Electron microscopy has long been a staple microscopy technology, especially for characterization in the semiconductor industry as well as for other materials. However, new technological innovations combined with emerging industries have opened the door to new applications where electron microscopy is likely to be of significant demand for the long-term. According to SDi's recent The 2019 Market for Electron Microscopy report, the electron microscopy market will grow 6% over the next five years.

There are several areas where the trend can be seen:

Preserving Structural Biology Samples. Historically, there have been many challenges with imaging biological samples via electron microscopy due to the harsh conditions a sample must endure. High vacuum sample chamber environments, the requirement for conductive samples, and the bombardment of electrons on a sample have long been considered serious limitations for biology research.

Today, however, structural biology is relying more and more on electron microscopy to continue new discoveries and advancements.
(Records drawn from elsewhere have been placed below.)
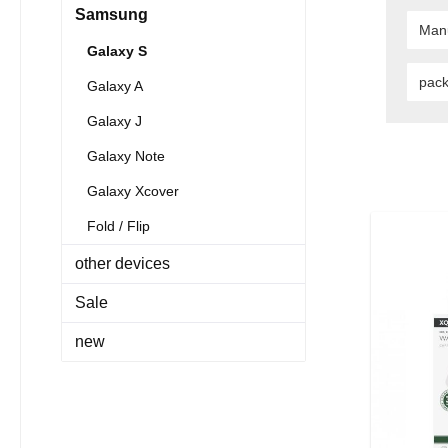
Samsung
Man
Galaxy S
pac
Galaxy A
Galaxy J
Galaxy Note
Galaxy Xcover
Fold / Flip
other devices
Sale
new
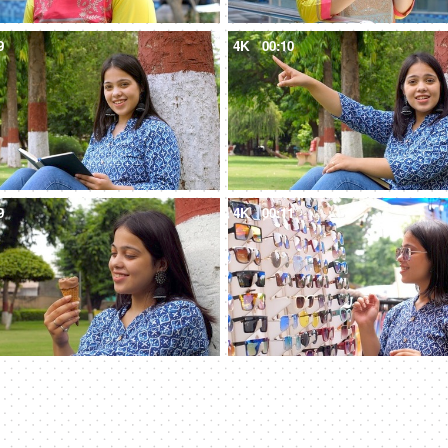
9
4K
00:10
9
4K
00:11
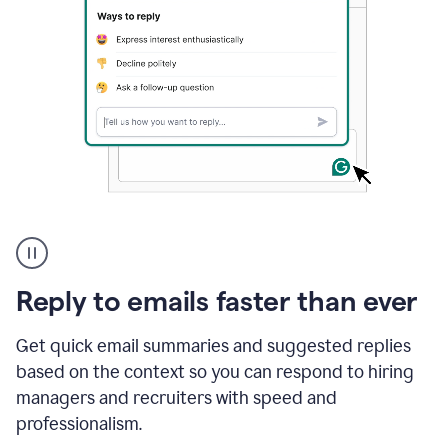
A
user
using
Grammarly
Reply to emails faster than ever
to
instantly
reply
Get quick email summaries and suggested replies
to
based on the context so you can respond to hiring
an
managers and recruiters with speed and
e-
mail
professionalism.
in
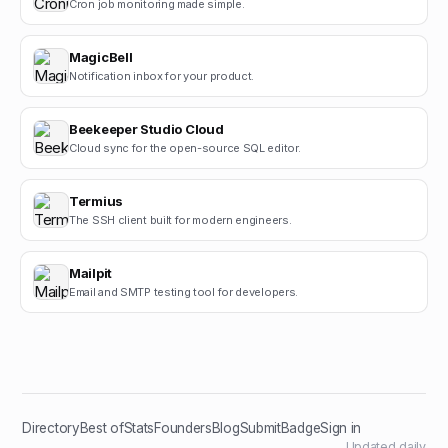
Cron job monitoring made simple.
MagicBell
Notification inbox for your product.
Beekeeper Studio Cloud
Cloud sync for the open-source SQL editor.
Termius
The SSH client built for modern engineers.
Mailpit
Email and SMTP testing tool for developers.
Directory
Best of
Stats
Founders
Blog
Submit
Badge
Sign in
Updated daily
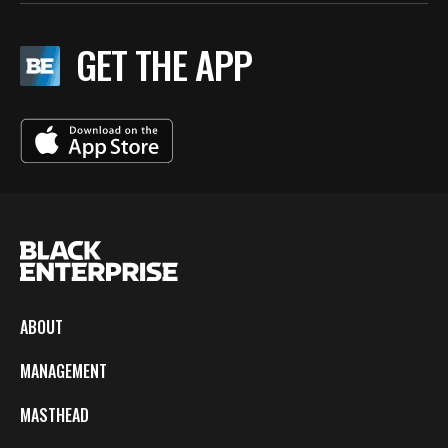
GET THE APP
ABOUT
MANAGEMENT
MASTHEAD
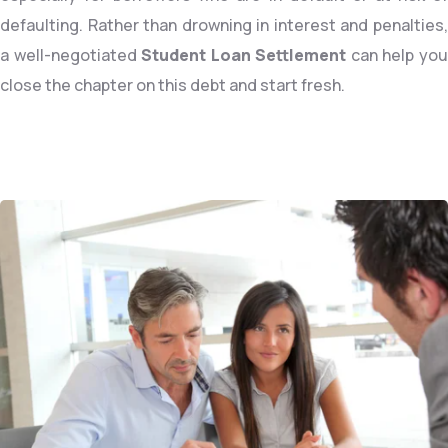
defaulting. Rather than drowning in interest and penalties,
a well-negotiated
Student Loan Settlement
can help yo
close the chapter on this debt and start fresh.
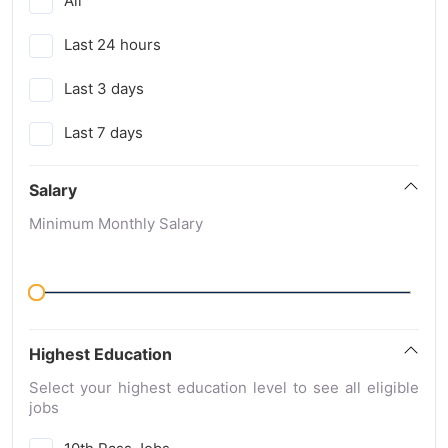
All
Last 24 hours
Last 3 days
Last 7 days
Salary
Minimum Monthly Salary
Highest Education
Select your highest education level to see all eligible
jobs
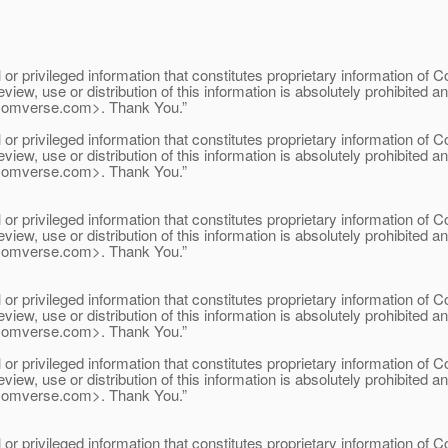
 privileged information that constitutes proprietary information of Com
eview, use or distribution of this information is absolutely prohibited 
comverse.
com>. Thank You.”
 privileged information that constitutes proprietary information of Com
eview, use or distribution of this information is absolutely prohibited 
comverse.
com>. Thank You.”
 privileged information that constitutes proprietary information of Com
eview, use or distribution of this information is absolutely prohibited 
comverse.
com>. Thank You.”
 privileged information that constitutes proprietary information of Com
eview, use or distribution of this information is absolutely prohibited 
comverse.
com>. Thank You.”
 privileged information that constitutes proprietary information of Com
eview, use or distribution of this information is absolutely prohibited 
comverse.
com>. Thank You.”
 privileged information that constitutes proprietary information of Com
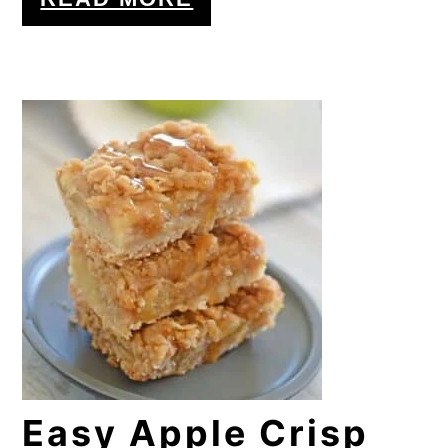
Easy Apple Crisp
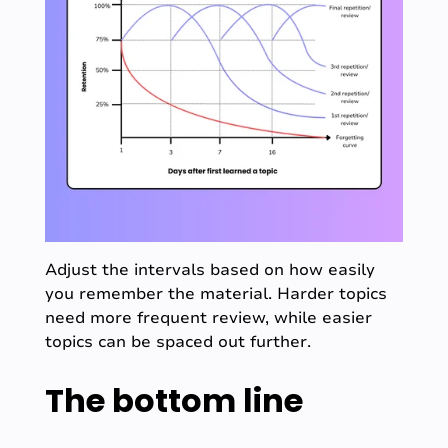
Adjust the intervals based on how easily
you remember the material. Harder topics
need more frequent review, while easier
topics can be spaced out further.
The bottom line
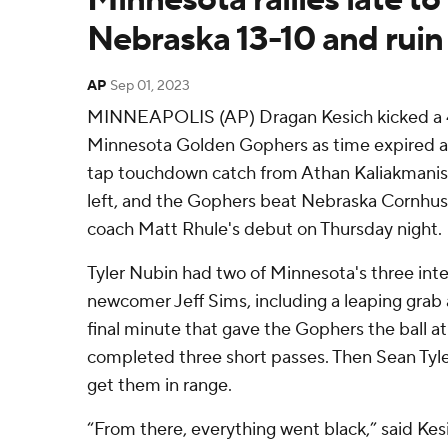
Nebraska 13-10 and ruin
AP
Sep 01, 2023
MINNEAPOLIS (AP) Dragan Kesich kicked a 47
Minnesota Golden Gophers as time expired af
tap touchdown catch from Athan Kaliakmanis 
left, and the Gophers beat Nebraska Cornhusk
coach Matt Rhule's debut on Thursday night.
Tyler Nubin had two of Minnesota's three int
newcomer Jeff Sims, including a leaping grab 
final minute that gave the Gophers the ball at
completed three short passes. Then Sean Tyle
get them in range.
“From there, everything went black,” said Ke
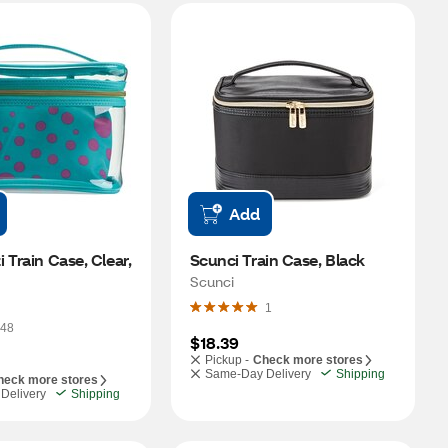
Add
 Train Case, Clear, 
Scunci Train Case, Black
Scunci
1
48
$18.39
Pickup -
Check more stores
Same-Day Delivery
Shipping
heck more stores
Delivery
Shipping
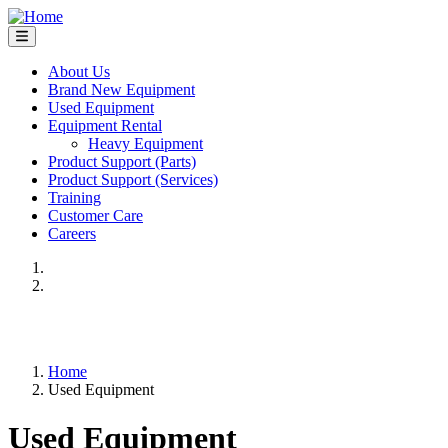
Skip
to
main
content
About Us
Brand New Equipment
Main
Used Equipment
navigation
Equipment Rental
Heavy Equipment
Product Support (Parts)
Product Support (Services)
Training
Customer Care
Careers
Previous
Next
Home
Used Equipment
Breadcrumb
Used Equipment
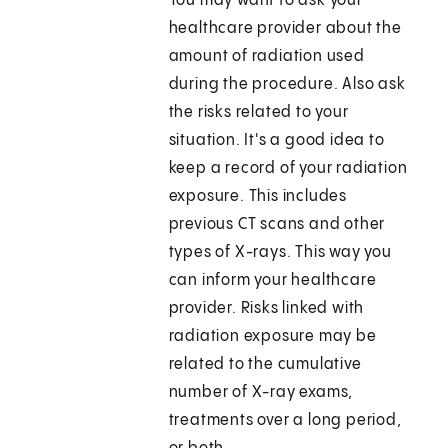
You may want to ask your
healthcare provider about the
amount of radiation used
during the procedure. Also ask
the risks related to your
situation. It's a good idea to
keep a record of your radiation
exposure. This includes
previous CT scans and other
types of X-rays. This way you
can inform your healthcare
provider. Risks linked with
radiation exposure may be
related to the cumulative
number of X-ray exams,
treatments over a long period,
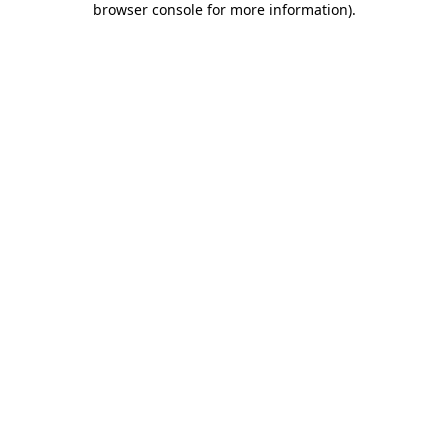
browser console for more information)
.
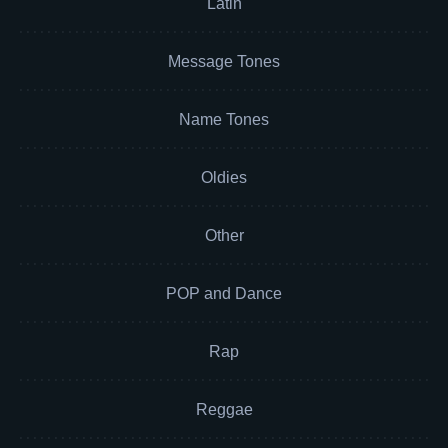
Latin
Message Tones
Name Tones
Oldies
Other
POP and Dance
Rap
Reggae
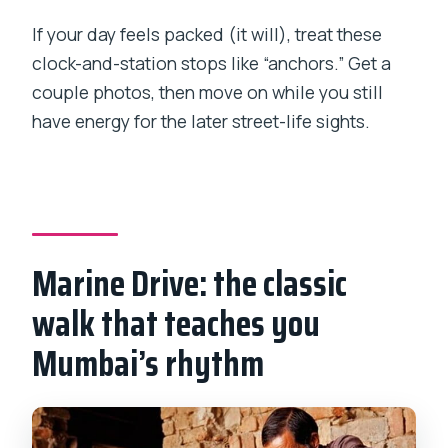
If your day feels packed (it will), treat these
clock-and-station stops like “anchors.” Get a
couple photos, then move on while you still
have energy for the later street-life sights.
Marine Drive: the classic
walk that teaches you
Mumbai’s rhythm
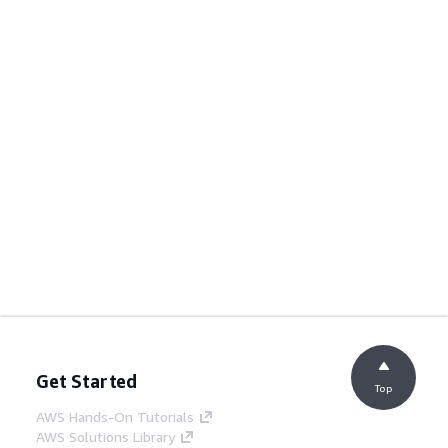
Get Started
Top
AWS Hands-On Tutorials
AWS Solutions Library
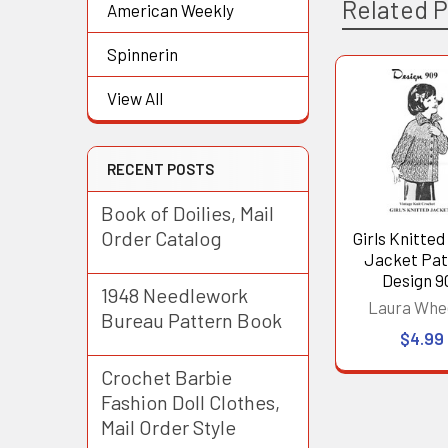
Related 
American Weekly
Spinnerin
View All
Related
Products
RECENT POSTS
Book of Doilies, Mail
Order Catalog
Girls Knitted
Jacket Pat
Design 9
1948 Needlework
Laura Whe
Bureau Pattern Book
$4.99
Crochet Barbie
Fashion Doll Clothes,
Mail Order Style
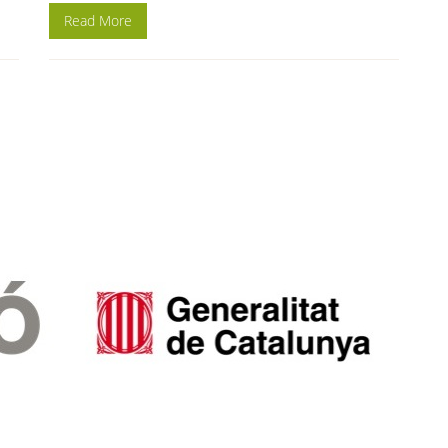
Read More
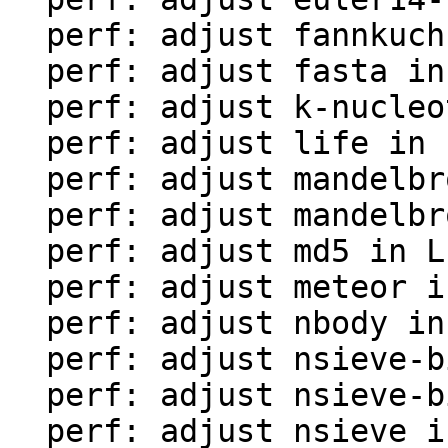
  perf: adjust fannkuch in LuaJIT-benches

  perf: adjust fasta in LuaJIT-benches

  perf: adjust k-nucleotide in LuaJIT-benches

  perf: adjust life in LuaJIT-benches

  perf: adjust mandelbrot-bit in LuaJIT-benches

  perf: adjust mandelbrot in LuaJIT-benches

  perf: adjust md5 in LuaJIT-benches

  perf: adjust meteor in LuaJIT-benches

  perf: adjust nbody in LuaJIT-benches

  perf: adjust nsieve-bit-fp in LuaJIT-benches

  perf: adjust nsieve-bit in LuaJIT-benches

  perf: adjust nsieve in LuaJIT-benches
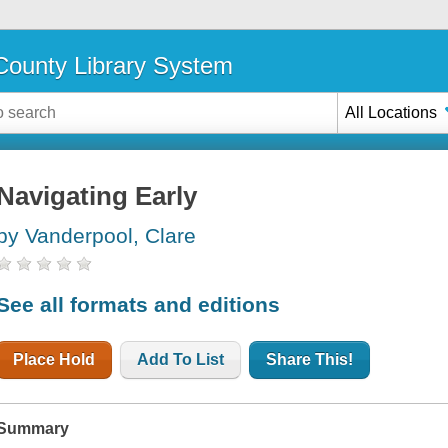
ounty Library System
All Locations
Navigating Early
by Vanderpool, Clare
See all formats and editions
Place Hold
Add To List
Share This!
Summary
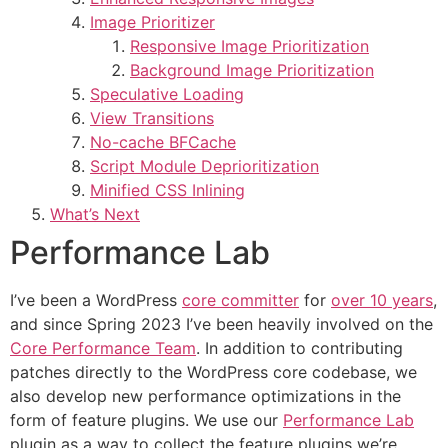
Image Prioritizer
Responsive Image Prioritization
Background Image Prioritization
Speculative Loading
View Transitions
No-cache BFCache
Script Module Deprioritization
Minified CSS Inlining
What’s Next
Performance Lab
I’ve been a WordPress
core committer
for
over 10 years
,
and since Spring 2023 I’ve been heavily involved on the
Core Performance Team
. In addition to contributing
patches directly to the WordPress core codebase, we
also develop new performance optimizations in the
form of feature plugins. We use our
Performance Lab
plugin as a way to collect the feature plugins we’re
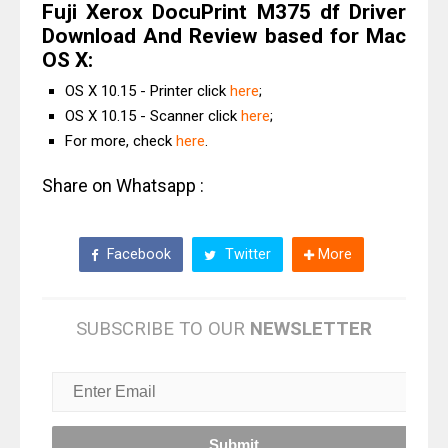
Fuji Xerox DocuPrint M375 df Driver
Download And Review based for Mac
OS X:
OS X 10.15 - Printer click
here
;
OS X 10.15 - Scanner click
here
;
For more, check
here
.
Share on Whatsapp :
Facebook
Twitter
More
SUBSCRIBE TO OUR
NEWSLETTER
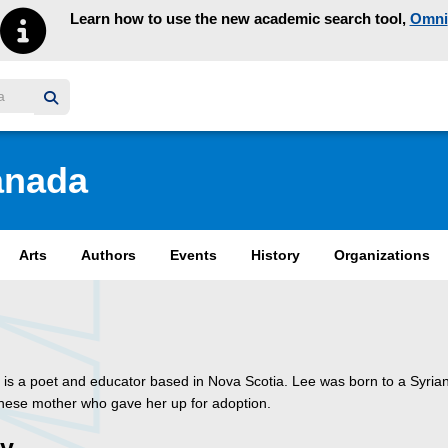
Learn how to use the new academic search tool,
Omni
y homepage
anada
Arts
Authors
Events
History
Organizations
 is a poet and educator based in Nova Scotia. Lee was born to a Syrian
nese mother who gave her up for adoption.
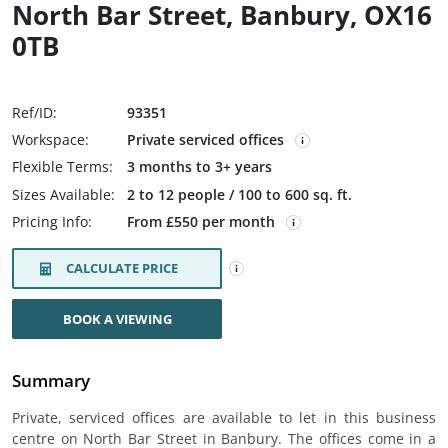
North Bar Street, Banbury, OX16
0TB
Ref/ID:
93351
Workspace:
Private serviced offices
Flexible Terms:
3 months to 3+ years
Sizes Available:
2 to 12 people / 100 to 600 sq. ft.
Pricing Info:
From £550 per month
CALCULATE PRICE
BOOK A VIEWING
Summary
Private, serviced offices are available to let in this business
centre on North Bar Street in Banbury. The offices come in a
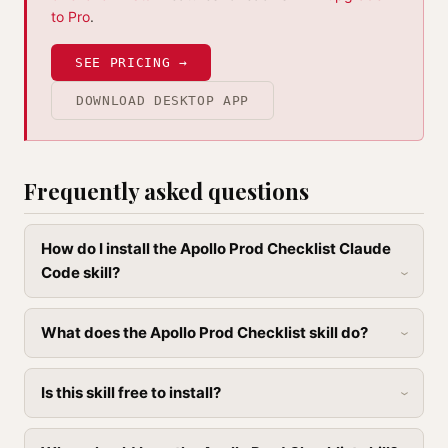
to Pro
.
SEE PRICING →
DOWNLOAD DESKTOP APP
Frequently asked questions
How do I install the Apollo Prod Checklist Claude
Code skill?
What does the Apollo Prod Checklist skill do?
Is this skill free to install?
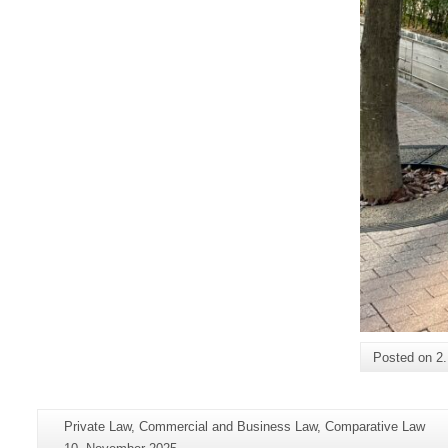
Posted on
2
Additional
Page-
Private Law, Commercial and Business Law, Comparative Law
information
Name:
Last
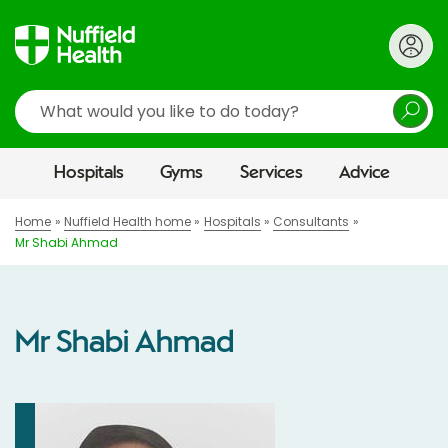
Search
Hospitals
Gyms
Services
Advice
Home
Nuffield Health home
Hospitals
Consultants
Mr Shabi Ahmad
Mr Shabi Ahmad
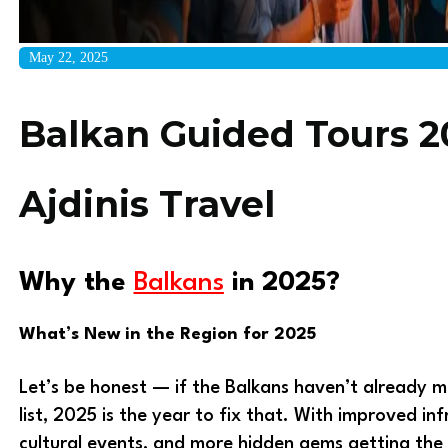
May 22, 2025
Balkan Guided Tours 2
Ajdinis Travel
Why the
Balkans
in 2025?
What’s New in the Region for 2025
Let’s be honest — if the Balkans haven’t already m
list, 2025 is the year to fix that. With improved in
cultural events, and more hidden gems getting the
Cryo-electron microscopy, in particular, is especially well-suited for bioimaging due to much less destructive sample conditions. In cryo-EM samples are essentially frozen in a specialized way in order to preserve the natural state of the biosample. In addition, other innovations such as lower vacuum requirements and advances in image processing software have optimized conditions for structural biology applications. The key is that electron microscopy and cryo-EM are bound to become even better adapted for structural biology applications as the technology develops. This will be significant because biosamples, which traditionally were only able to be characterized using light or fluorescence microscopy, can now be viewed at much higher magnification than ever before, opening the door to new insights and discoveries.

Gaining visibility on Nanotechnology. Nanotechnology-based advances will be observed in virtually every industry over the next decade. From cancer therapeutics, to implant coatings that improve biocompatibility, to "smart" materials that adapt to their environment, nanotech products are likely to only accelerate in diversity and application. Nanotech and electron microscopy will go hand-in-hand due to the need to see and characterize smaller and smaller features. Tabletop electron microscopy systems enable the technology to be more accessible to end-users via reduced price points. It is likely that more and more industries that did not traditionally need such magnification will require electron microscopy characterization due to the rapid emergence of nanotechnology-based products.

Submillimeter Systems. These are electronic and/or mechanical systems that are submillimeter in scale. MEMS are manufactured using the same techniques long employed by the semiconductor industry yet they have much different applications and end markets. One of the most commercially successful examples of MEMS are airbag sensors that exist in automobiles. However, MEMS are becoming even more diverse such as in the form of microfluidic platforms for point-of-care diagnostics, advanced LED-chip displays, and even in micro-robotic surgery systems. Like semiconductors, MEMS will definitely demand high electron microscopy use for characterization throughout development and production.